> [SUPPLIED TEXT]:
────────────────

## Step 1: Import Libraries

In [1]:
from datetime import datetime
import polars as pl
import pandas as pd
import pyarrow as pa
from typing import List
import duckdb
import yfinance as yf

## Step 2: Import Symbols

In [None]:
def load_symbols(file_path: str) -> List[str]:
    """Load symbols from a text file"""
    try:
        with open(file_path, 'r') as f:
            symbols = [line.strip() for line in f if line.strip()]
        print(f"Loaded {len(symbols)} symbols from {file_path}")
        return symbols
    except Exception as e:
        print(f"Error loading symbols: {str(e)}")
        return []

symbols_file = '../tickers.txt'
symbols = load_symbols(symbols_file)

if symbols:
    print("Symbols:", symbols)
else:
    print("No symbols loaded.")

## Step 3: Extract Data from Yfinance into Pandas

In [None]:
start_date = '2020-01-01'
end_date = datetime.today().strftime('%Y-%m-%d')

# Download prices from yfinance
prices = yf.download(symbols, start=start_date, end=end_date, group_by='ticker')

# Check if the data has a MultiIndex (due to multiple symbols)

────────────────

> [EXTRACTED ENTRIES]:
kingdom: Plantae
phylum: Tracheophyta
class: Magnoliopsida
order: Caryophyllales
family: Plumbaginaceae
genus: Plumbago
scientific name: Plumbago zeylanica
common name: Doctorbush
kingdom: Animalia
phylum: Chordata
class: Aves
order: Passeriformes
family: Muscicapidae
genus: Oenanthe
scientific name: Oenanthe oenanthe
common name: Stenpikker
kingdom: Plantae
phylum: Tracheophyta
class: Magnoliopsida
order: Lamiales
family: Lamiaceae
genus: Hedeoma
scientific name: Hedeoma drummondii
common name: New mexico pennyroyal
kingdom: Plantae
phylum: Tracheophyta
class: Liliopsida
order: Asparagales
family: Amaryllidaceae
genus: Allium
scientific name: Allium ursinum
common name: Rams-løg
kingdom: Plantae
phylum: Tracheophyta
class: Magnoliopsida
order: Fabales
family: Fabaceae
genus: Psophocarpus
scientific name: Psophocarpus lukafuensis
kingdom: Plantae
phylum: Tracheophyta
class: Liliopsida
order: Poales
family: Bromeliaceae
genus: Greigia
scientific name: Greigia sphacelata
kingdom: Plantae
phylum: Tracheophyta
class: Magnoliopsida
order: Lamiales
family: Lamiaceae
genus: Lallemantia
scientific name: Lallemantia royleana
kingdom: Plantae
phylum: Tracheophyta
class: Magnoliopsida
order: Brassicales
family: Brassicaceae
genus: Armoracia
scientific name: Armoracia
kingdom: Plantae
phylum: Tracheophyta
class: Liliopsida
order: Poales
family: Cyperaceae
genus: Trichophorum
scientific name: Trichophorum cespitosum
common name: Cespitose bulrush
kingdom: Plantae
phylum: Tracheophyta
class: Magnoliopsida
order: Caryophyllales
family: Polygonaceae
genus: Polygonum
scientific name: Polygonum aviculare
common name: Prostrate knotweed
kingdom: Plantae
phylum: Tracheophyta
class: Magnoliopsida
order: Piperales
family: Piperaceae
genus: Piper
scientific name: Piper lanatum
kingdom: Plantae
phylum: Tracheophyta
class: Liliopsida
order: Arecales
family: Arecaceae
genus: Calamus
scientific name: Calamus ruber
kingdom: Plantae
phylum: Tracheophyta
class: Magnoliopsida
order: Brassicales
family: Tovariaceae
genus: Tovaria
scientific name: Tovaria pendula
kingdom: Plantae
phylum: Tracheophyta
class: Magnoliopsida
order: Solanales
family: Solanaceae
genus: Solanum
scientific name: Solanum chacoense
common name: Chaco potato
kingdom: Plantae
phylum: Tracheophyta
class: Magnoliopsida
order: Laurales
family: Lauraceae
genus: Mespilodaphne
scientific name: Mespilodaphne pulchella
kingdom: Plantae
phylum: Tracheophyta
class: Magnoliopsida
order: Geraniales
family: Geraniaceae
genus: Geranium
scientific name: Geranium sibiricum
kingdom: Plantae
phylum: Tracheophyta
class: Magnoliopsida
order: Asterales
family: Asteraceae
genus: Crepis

────────────────

> [WHAT THIS TASK INVOLVES]: Carry the yfinance stock-price notebook on from its last line.

> [RESPONSE]:
if isinstance(prices.columns, pd.MultiIndex):
    # Flatten the MultiIndex columns
    prices.columns = ['_'.join(filter(None, map(str, col))) for col in prices.columns]

# Reset index and melt the DataFrame to include a "symbol" column
prices = prices.copy()  # Avoid fragmentation issues
prices.reset_index(inplace=True)
prices = prices.melt(id_vars=["Date"], var_name="Metric", value_name="Value")
prices[["Symbol", "Metric"]] = prices["Metric"].str.extract(r'([^_]+)_(.+)')
prices = prices.pivot(index=["Date", "Symbol"], columns="Metric", values="Value").reset_index()

display(prices)

## Step 4: Convert Pandas to Polars

In [None]:
# Convert to Polars DataFrame
df = pl.from_pandas(prices)

# View the Polars DataFrame
print(df)

## Step 5: Write Polars to Parquet

In [5]:
output_dir = "../../../data/finance"

# Write DataFrame to Parquet
df.write_parquet(f'{output_dir}/historical_stock_quotes_{start_date}_to_{end_date}.parquet')

## Step 6: Read Parquet (Validate)

In [None]:
pl.scan_parquet(f'{output_dir}/historical_stock_quotes_{start_date}_to_{end_date}.parquet').head().collect()